* **Instructions to follow**: Once the line containing "власть: 1 -> 3" is found in the records below, return it and each following line exactly, up to and including the line containing "incongruent: 15 -> 10", and nothing else.

* **Extracted entries**:
#####

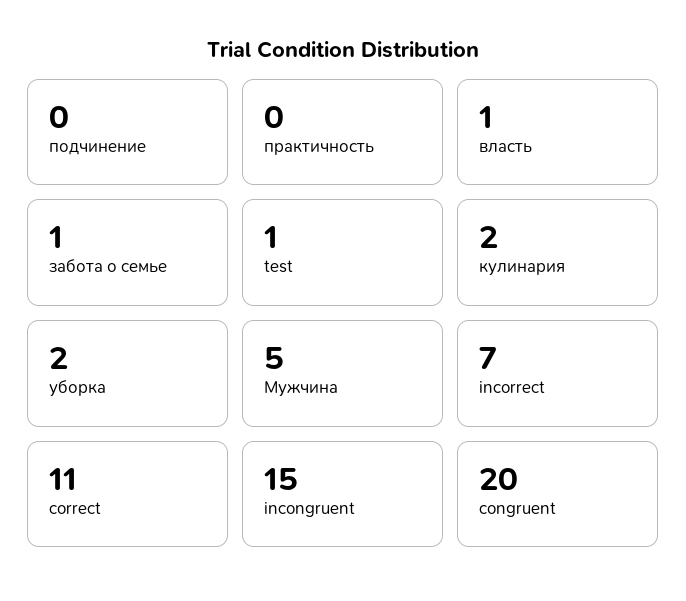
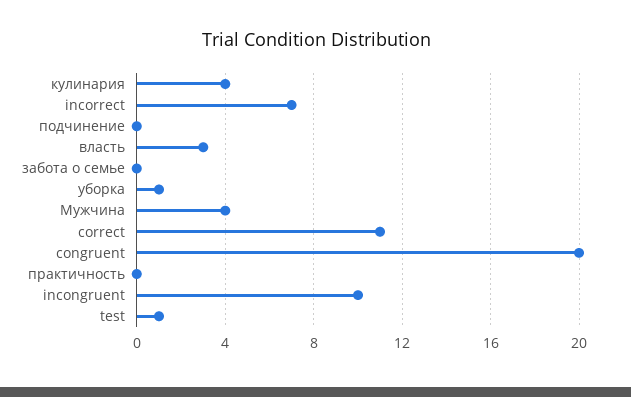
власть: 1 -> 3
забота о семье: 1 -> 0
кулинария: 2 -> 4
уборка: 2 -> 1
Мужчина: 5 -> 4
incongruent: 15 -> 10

#####

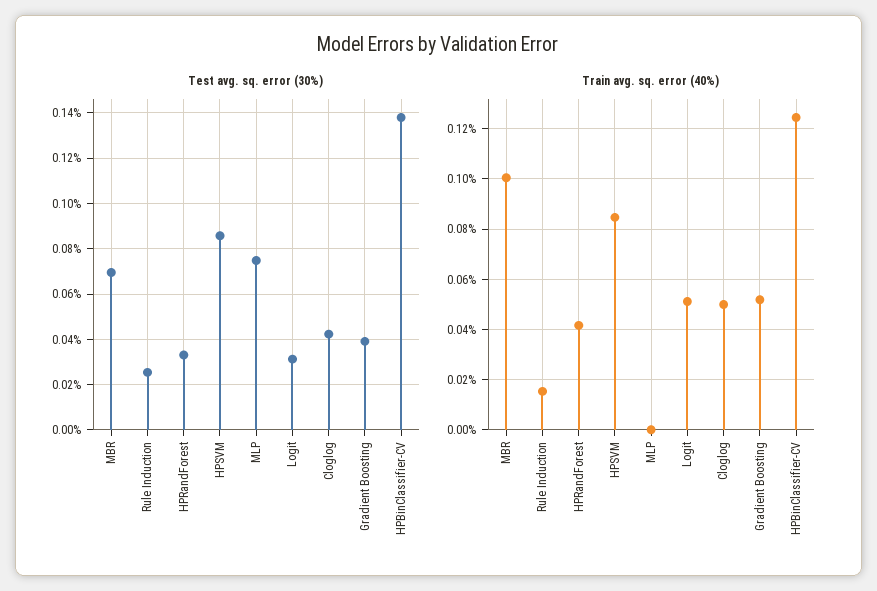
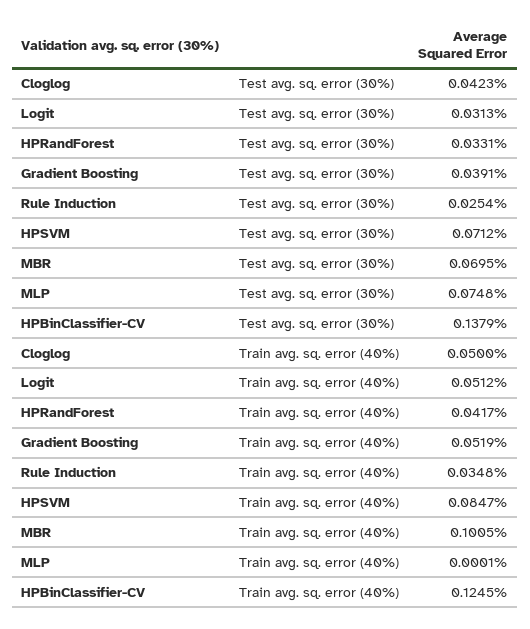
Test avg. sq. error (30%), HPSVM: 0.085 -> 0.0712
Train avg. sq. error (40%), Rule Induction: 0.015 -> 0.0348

#####

* **Response to this task**:
власть: 1 -> 3
забота о семье: 1 -> 0
кулинария: 2 -> 4
уборка: 2 -> 1
Мужчина: 5 -> 4
incongruent: 15 -> 10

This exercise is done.